## Begin Records supplied

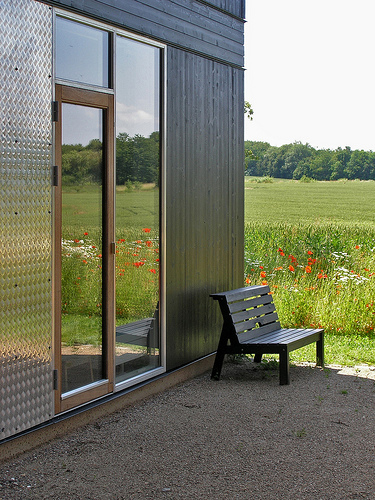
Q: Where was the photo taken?
A: It was taken at the patio.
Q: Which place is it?
A: It is a patio.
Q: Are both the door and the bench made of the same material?
A: No, the door is made of glass and the bench is made of wood.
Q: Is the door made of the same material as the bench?
A: No, the door is made of glass and the bench is made of wood.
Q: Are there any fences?
A: No, there are no fences.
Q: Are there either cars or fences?
A: No, there are no fences or cars.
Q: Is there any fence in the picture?
A: No, there are no fences.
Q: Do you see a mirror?
A: Yes, there is a mirror.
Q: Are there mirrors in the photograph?
A: Yes, there is a mirror.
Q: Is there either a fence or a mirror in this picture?
A: Yes, there is a mirror.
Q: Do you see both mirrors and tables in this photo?
A: No, there is a mirror but no tables.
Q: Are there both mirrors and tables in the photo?
A: No, there is a mirror but no tables.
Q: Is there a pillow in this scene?
A: No, there are no pillows.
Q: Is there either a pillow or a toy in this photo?
A: No, there are no pillows or toys.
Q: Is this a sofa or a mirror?
A: This is a mirror.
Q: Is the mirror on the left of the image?
A: Yes, the mirror is on the left of the image.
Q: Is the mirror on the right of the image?
A: No, the mirror is on the left of the image.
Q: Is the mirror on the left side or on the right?
A: The mirror is on the left of the image.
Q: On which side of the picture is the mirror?
A: The mirror is on the left of the image.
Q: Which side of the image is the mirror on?
A: The mirror is on the left of the image.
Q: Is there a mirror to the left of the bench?
A: Yes, there is a mirror to the left of the bench.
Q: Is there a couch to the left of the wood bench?
A: No, there is a mirror to the left of the bench.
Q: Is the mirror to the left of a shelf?
A: No, the mirror is to the left of the bench.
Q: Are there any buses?
A: No, there are no buses.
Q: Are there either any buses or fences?
A: No, there are no buses or fences.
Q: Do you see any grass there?
A: Yes, there is grass.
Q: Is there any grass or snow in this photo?
A: Yes, there is grass.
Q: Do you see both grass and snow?
A: No, there is grass but no snow.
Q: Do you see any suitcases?
A: No, there are no suitcases.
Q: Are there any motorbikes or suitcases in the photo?
A: No, there are no suitcases or motorbikes.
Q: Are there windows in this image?
A: Yes, there is a window.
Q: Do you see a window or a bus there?
A: Yes, there is a window.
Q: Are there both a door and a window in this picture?
A: Yes, there are both a window and a door.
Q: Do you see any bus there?
A: No, there are no buses.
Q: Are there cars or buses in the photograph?
A: No, there are no buses or cars.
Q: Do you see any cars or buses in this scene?
A: No, there are no buses or cars.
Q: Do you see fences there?
A: No, there are no fences.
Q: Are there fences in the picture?
A: No, there are no fences.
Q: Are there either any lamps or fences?
A: No, there are no fences or lamps.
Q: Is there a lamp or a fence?
A: No, there are no fences or lamps.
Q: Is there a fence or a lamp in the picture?
A: No, there are no fences or lamps.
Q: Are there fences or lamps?
A: No, there are no fences or lamps.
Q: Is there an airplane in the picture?
A: No, there are no airplanes.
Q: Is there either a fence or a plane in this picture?
A: No, there are no airplanes or fences.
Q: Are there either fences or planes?
A: No, there are no planes or fences.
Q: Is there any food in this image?
A: No, there is no food.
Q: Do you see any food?
A: No, there is no food.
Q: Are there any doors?
A: Yes, there is a door.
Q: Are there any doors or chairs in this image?
A: Yes, there is a door.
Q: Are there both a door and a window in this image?
A: Yes, there are both a door and a window.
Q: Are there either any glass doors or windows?
A: Yes, there is a glass door.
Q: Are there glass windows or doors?
A: Yes, there is a glass door.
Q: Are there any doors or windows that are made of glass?
A: Yes, the door is made of glass.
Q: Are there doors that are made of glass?
A: Yes, there is a door that is made of glass.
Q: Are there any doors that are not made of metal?
A: Yes, there is a door that is made of glass.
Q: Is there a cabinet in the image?
A: No, there are no cabinets.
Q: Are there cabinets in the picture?
A: No, there are no cabinets.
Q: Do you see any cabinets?
A: No, there are no cabinets.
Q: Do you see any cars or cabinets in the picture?
A: No, there are no cabinets or cars.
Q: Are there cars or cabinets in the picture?
A: No, there are no cabinets or cars.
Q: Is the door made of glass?
A: Yes, the door is made of glass.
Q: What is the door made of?
A: The door is made of glass.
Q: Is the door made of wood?
A: No, the door is made of glass.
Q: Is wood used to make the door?
A: No, the door is made of glass.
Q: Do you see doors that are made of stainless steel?
A: No, there is a door but it is made of glass.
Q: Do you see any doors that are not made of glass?
A: No, there is a door but it is made of glass.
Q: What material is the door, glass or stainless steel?
A: The door is made of glass.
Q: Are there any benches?
A: Yes, there is a bench.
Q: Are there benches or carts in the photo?
A: Yes, there is a bench.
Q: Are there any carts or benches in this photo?
A: Yes, there is a bench.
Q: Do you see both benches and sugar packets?
A: No, there is a bench but no sugar packets.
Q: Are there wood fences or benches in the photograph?
A: Yes, there is a wood bench.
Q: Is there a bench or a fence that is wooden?
A: Yes, the bench is wooden.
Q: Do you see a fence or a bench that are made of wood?
A: Yes, the bench is made of wood.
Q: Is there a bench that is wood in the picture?
A: Yes, there is a wood bench.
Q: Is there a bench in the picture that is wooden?
A: Yes, there is a bench that is wooden.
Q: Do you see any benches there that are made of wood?
A: Yes, there is a bench that is made of wood.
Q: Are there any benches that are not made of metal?
A: Yes, there is a bench that is made of wood.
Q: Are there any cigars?
A: No, there are no cigars.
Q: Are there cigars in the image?
A: No, there are no cigars.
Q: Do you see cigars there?
A: No, there are no cigars.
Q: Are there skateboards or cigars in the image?
A: No, there are no cigars or skateboards.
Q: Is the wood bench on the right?
A: Yes, the bench is on the right of the image.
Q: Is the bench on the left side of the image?
A: No, the bench is on the right of the image.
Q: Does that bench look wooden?
A: Yes, the bench is wooden.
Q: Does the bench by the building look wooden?
A: Yes, the bench is wooden.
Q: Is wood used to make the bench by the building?
A: Yes, the bench is made of wood.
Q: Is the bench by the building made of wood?
A: Yes, the bench is made of wood.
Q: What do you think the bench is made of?
A: The bench is made of wood.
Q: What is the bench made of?
A: The bench is made of wood.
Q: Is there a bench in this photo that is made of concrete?
A: No, there is a bench but it is made of wood.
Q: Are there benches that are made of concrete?
A: No, there is a bench but it is made of wood.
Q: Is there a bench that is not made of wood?
A: No, there is a bench but it is made of wood.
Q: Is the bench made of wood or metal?
A: The bench is made of wood.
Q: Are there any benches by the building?
A: Yes, there is a bench by the building.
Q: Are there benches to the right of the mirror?
A: Yes, there is a bench to the right of the mirror.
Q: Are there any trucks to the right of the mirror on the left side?
A: No, there is a bench to the right of the mirror.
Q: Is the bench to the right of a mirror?
A: Yes, the bench is to the right of a mirror.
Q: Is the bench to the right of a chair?
A: No, the bench is to the right of a mirror.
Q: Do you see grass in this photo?
A: Yes, there is grass.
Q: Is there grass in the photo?
A: Yes, there is grass.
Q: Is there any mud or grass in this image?
A: Yes, there is grass.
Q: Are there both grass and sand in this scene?
A: No, there is grass but no sand.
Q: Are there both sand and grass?
A: No, there is grass but no sand.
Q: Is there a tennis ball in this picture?
A: No, there are no tennis balls.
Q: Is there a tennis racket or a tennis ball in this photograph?
A: No, there are no tennis balls or rackets.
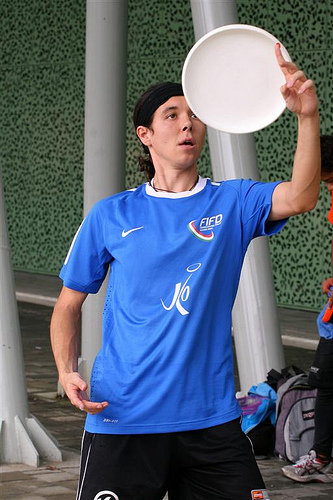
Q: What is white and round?
A: Frisbee.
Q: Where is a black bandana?
A: Around man's head.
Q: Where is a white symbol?
A: On blue shirt.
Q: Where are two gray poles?
A: Behind the guy.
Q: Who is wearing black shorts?
A: The guy.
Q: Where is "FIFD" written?
A: On blue shirt.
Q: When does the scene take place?
A: During daytime.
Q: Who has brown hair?
A: The young man.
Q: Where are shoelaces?
A: On a sneaker.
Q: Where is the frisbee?
A: In the man's hand.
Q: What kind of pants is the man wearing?
A: Shorts.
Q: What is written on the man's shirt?
A: FIFD.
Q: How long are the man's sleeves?
A: Short.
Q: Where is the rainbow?
A: Right shoulder.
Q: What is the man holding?
A: Frisbee.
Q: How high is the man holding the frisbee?
A: Head level.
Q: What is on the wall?
A: Black dots.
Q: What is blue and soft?
A: Shirt.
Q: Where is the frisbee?
A: In the boy's hand.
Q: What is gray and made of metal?
A: Pole.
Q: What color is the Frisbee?
A: White.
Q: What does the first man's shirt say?
A: FIFD.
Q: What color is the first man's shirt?
A: Blue.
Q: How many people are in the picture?
A: 2.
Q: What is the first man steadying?
A: A Frisbee.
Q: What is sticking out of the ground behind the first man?
A: Poles.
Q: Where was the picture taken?
A: By the metal pillars.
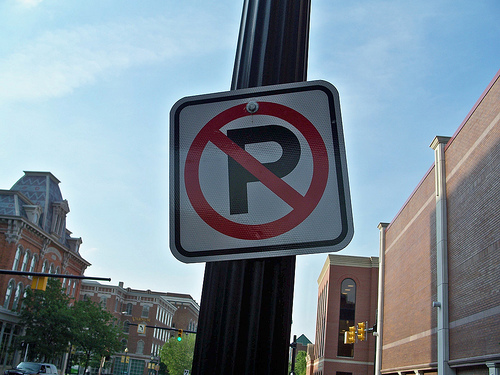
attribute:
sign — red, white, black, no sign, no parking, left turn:
[170, 79, 355, 264]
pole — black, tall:
[189, 1, 314, 372]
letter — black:
[227, 123, 300, 216]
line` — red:
[211, 130, 304, 209]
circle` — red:
[185, 102, 327, 240]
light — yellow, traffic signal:
[348, 323, 354, 343]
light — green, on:
[176, 335, 182, 341]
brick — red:
[377, 69, 499, 369]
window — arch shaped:
[337, 276, 358, 356]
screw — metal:
[247, 100, 259, 114]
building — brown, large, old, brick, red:
[314, 255, 379, 374]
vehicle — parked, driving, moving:
[9, 361, 60, 374]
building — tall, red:
[2, 169, 91, 374]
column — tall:
[428, 136, 455, 374]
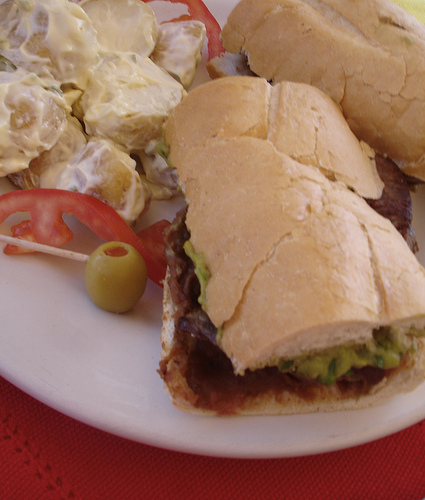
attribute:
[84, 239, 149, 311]
olive — small, green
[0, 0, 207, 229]
potatoes — covered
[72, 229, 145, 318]
olive — green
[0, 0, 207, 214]
potatos — covered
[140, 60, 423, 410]
sandwich — meal, cut in half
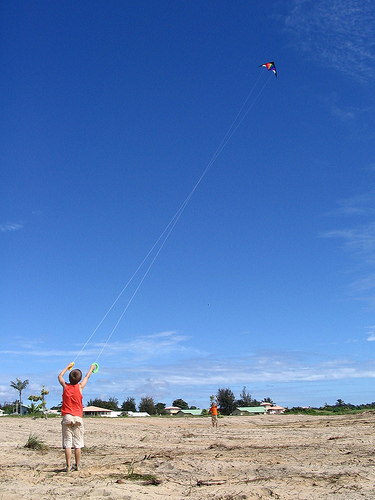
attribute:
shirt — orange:
[63, 388, 81, 413]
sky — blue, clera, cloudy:
[254, 51, 288, 92]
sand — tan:
[261, 435, 315, 472]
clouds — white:
[147, 341, 169, 358]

## End Records supplied

Goal: Leave out the pictures, and extract exactly the lines from the one with "Q: How high is the man holding the frisbee?" through the end of the records, both ends included.

Output for this task:
Q: How high is the man holding the frisbee?
A: Head level.
Q: What is on the wall?
A: Black dots.
Q: What is blue and soft?
A: Shirt.
Q: Where is the frisbee?
A: In the boy's hand.
Q: What is gray and made of metal?
A: Pole.
Q: What color is the Frisbee?
A: White.
Q: What does the first man's shirt say?
A: FIFD.
Q: What color is the first man's shirt?
A: Blue.
Q: How many people are in the picture?
A: 2.
Q: What is the first man steadying?
A: A Frisbee.
Q: What is sticking out of the ground behind the first man?
A: Poles.
Q: Where was the picture taken?
A: By the metal pillars.
attribute:
sign — red, white, black, no sign, no parking, left turn:
[170, 79, 355, 264]
pole — black, tall:
[189, 1, 314, 372]
letter — black:
[227, 123, 300, 216]
line` — red:
[211, 130, 304, 209]
circle` — red:
[185, 102, 327, 240]
light — yellow, traffic signal:
[348, 323, 354, 343]
light — green, on:
[176, 335, 182, 341]
brick — red:
[377, 69, 499, 369]
window — arch shaped:
[337, 276, 358, 356]
screw — metal:
[247, 100, 259, 114]
building — brown, large, old, brick, red:
[314, 255, 379, 374]
vehicle — parked, driving, moving:
[9, 361, 60, 374]
building — tall, red:
[2, 169, 91, 374]
column — tall:
[428, 136, 455, 374]
attribute:
[84, 239, 149, 311]
olive — small, green
[0, 0, 207, 229]
potatoes — covered
[72, 229, 145, 318]
olive — green
[0, 0, 207, 214]
potatos — covered
[140, 60, 423, 410]
sandwich — meal, cut in half
attribute:
shirt — orange:
[63, 388, 81, 413]
sky — blue, clera, cloudy:
[254, 51, 288, 92]
sand — tan:
[261, 435, 315, 472]
clouds — white:
[147, 341, 169, 358]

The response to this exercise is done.